JOB |
Please reproduce the lines below, from the one containing "phylum: Tracheophyta" through the one containing "common name: Mountain sweet pepperbush", both included, and nothing else.

INPUT DATA |
_ _ _ _ _ _ _

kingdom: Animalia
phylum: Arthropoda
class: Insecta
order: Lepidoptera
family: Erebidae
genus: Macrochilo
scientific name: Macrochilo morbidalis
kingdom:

_ _ _ _ _ _ _

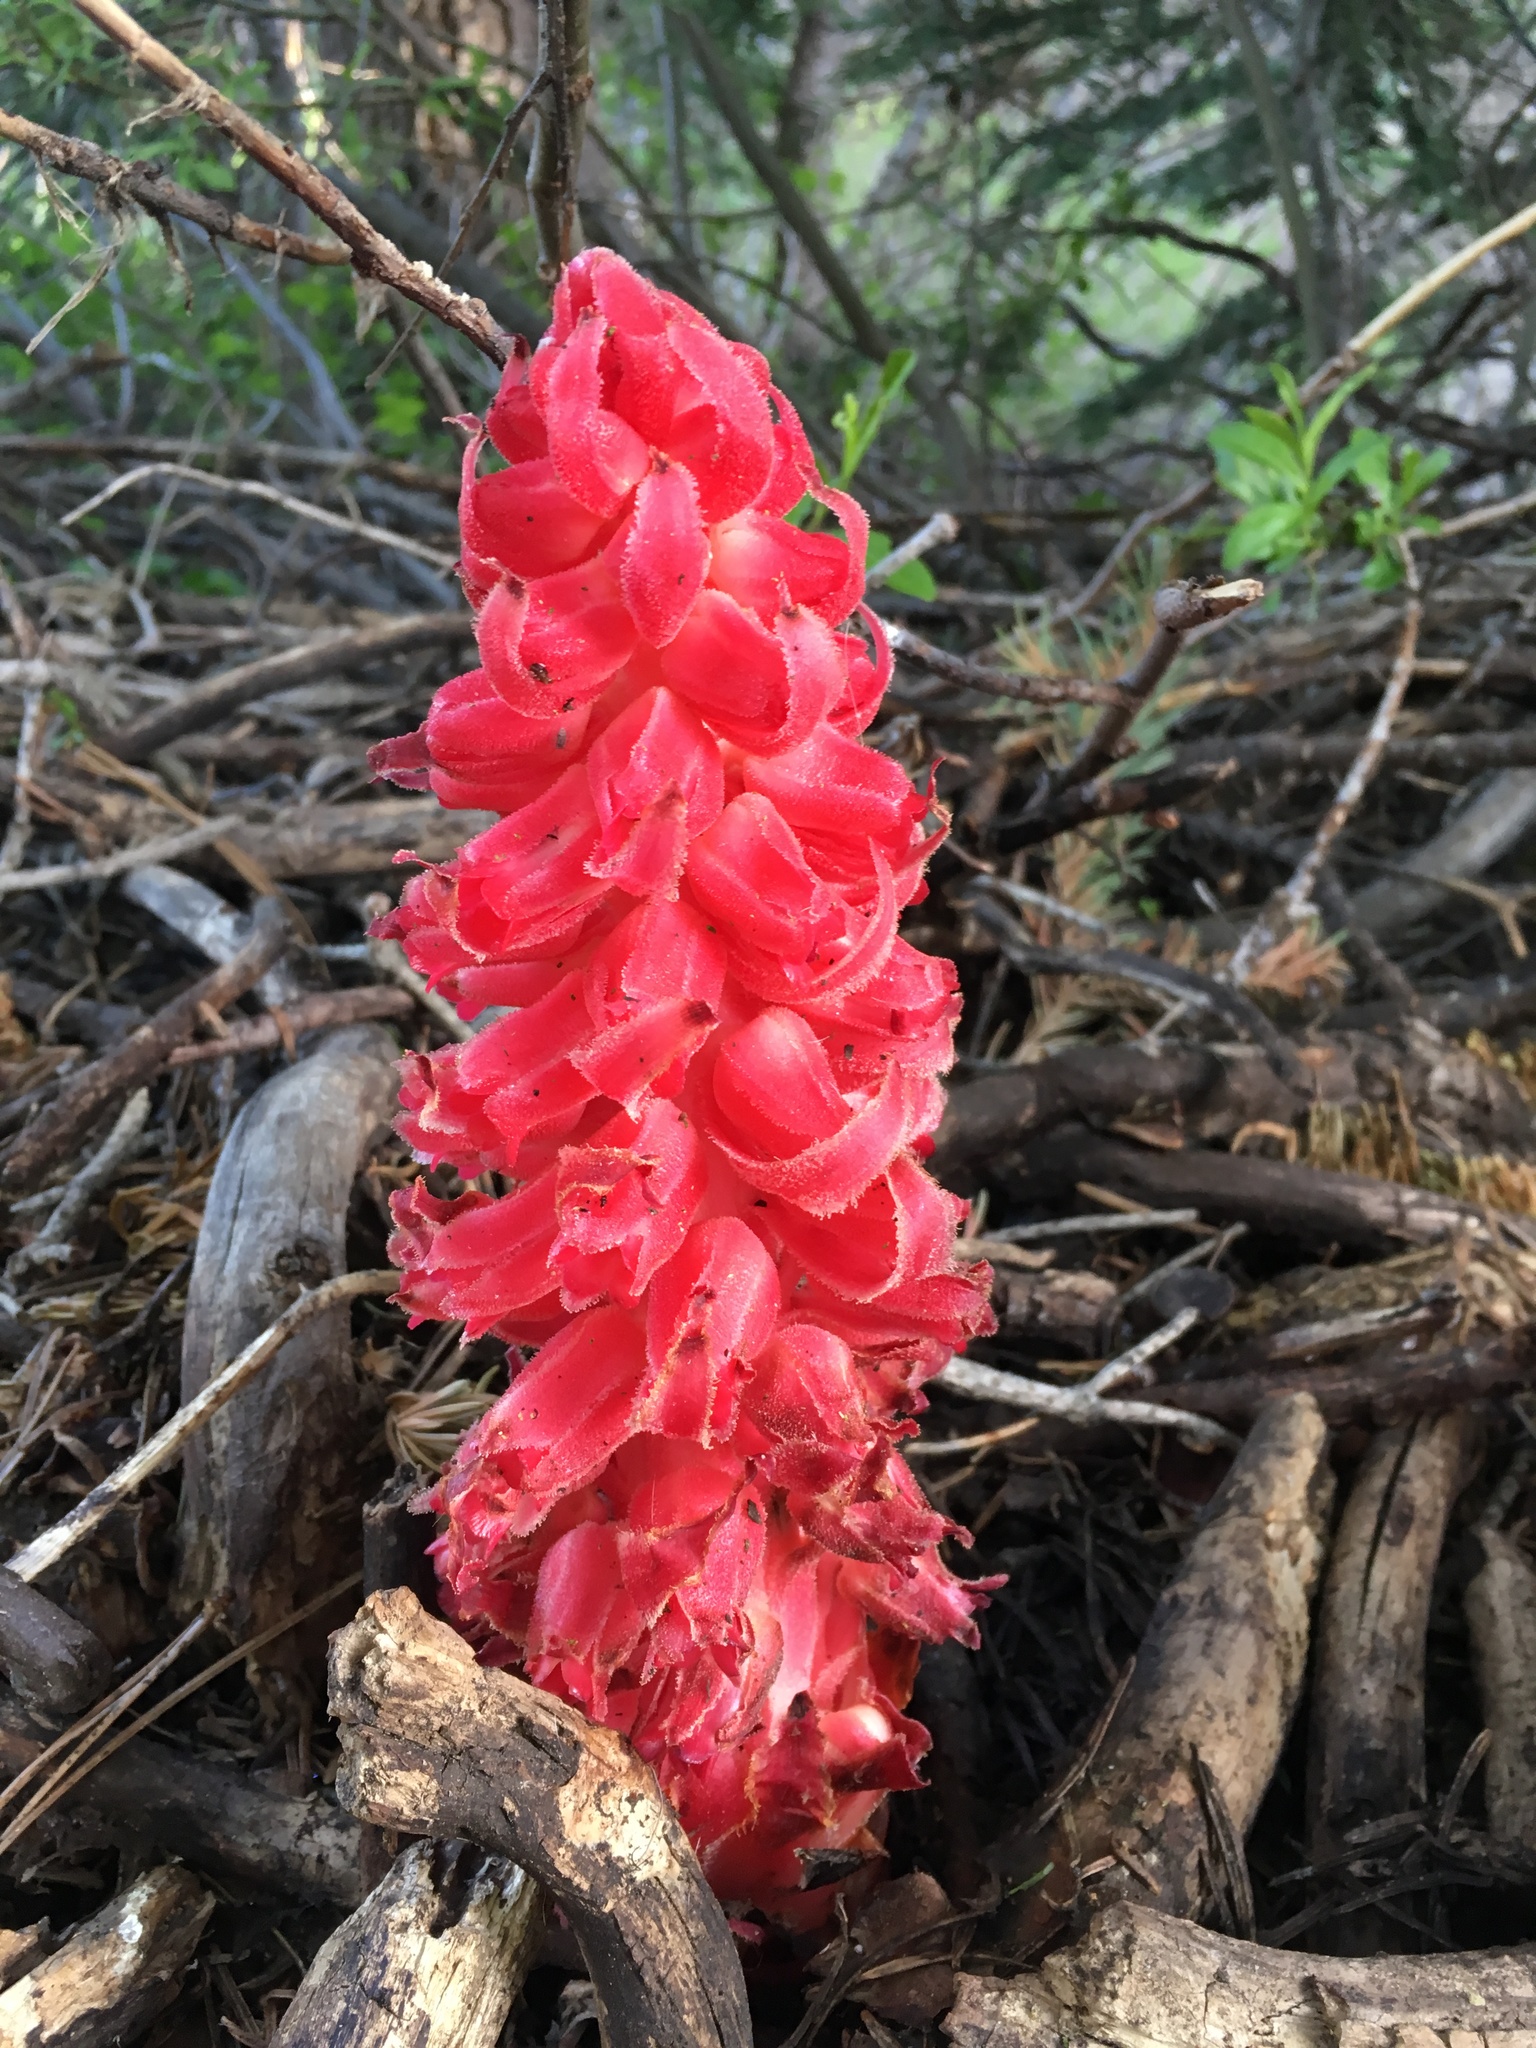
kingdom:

_ _ _ _ _ _ _

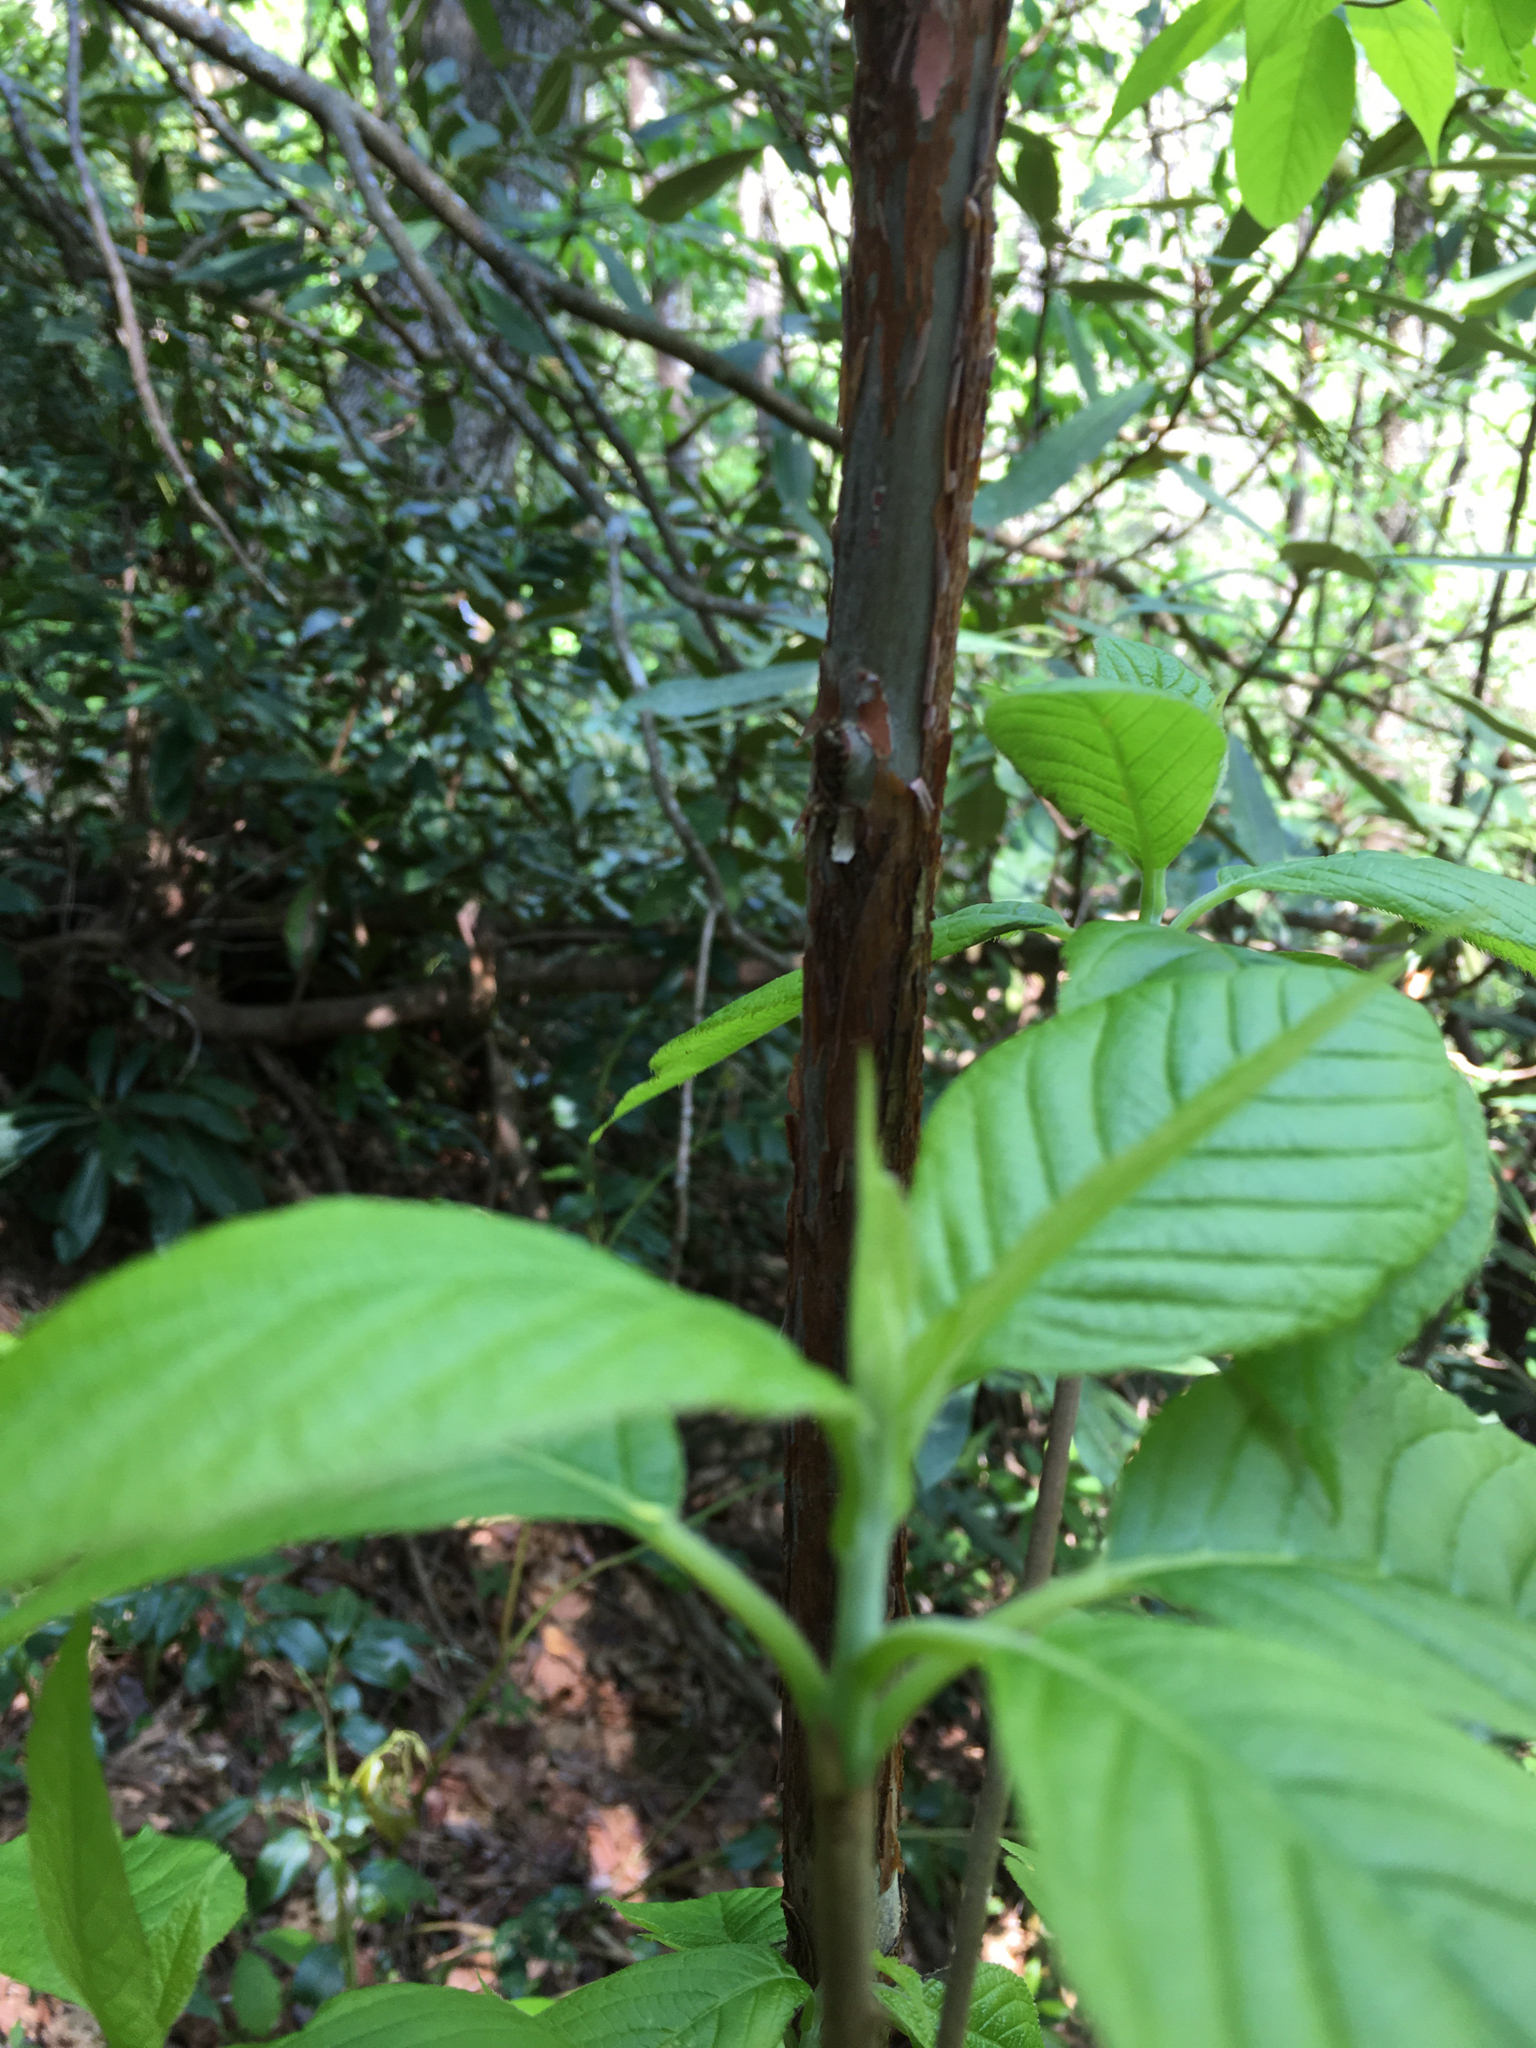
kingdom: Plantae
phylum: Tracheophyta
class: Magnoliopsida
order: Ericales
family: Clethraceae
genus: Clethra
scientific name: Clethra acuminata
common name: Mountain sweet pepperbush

_ _ _ _ _ _ _

SOLUTION FOR THIS PROBLEM |
phylum: Tracheophyta
class: Magnoliopsida
order: Ericales
family: Clethraceae
genus: Clethra
scientific name: Clethra acuminata
common name: Mountain sweet pepperbush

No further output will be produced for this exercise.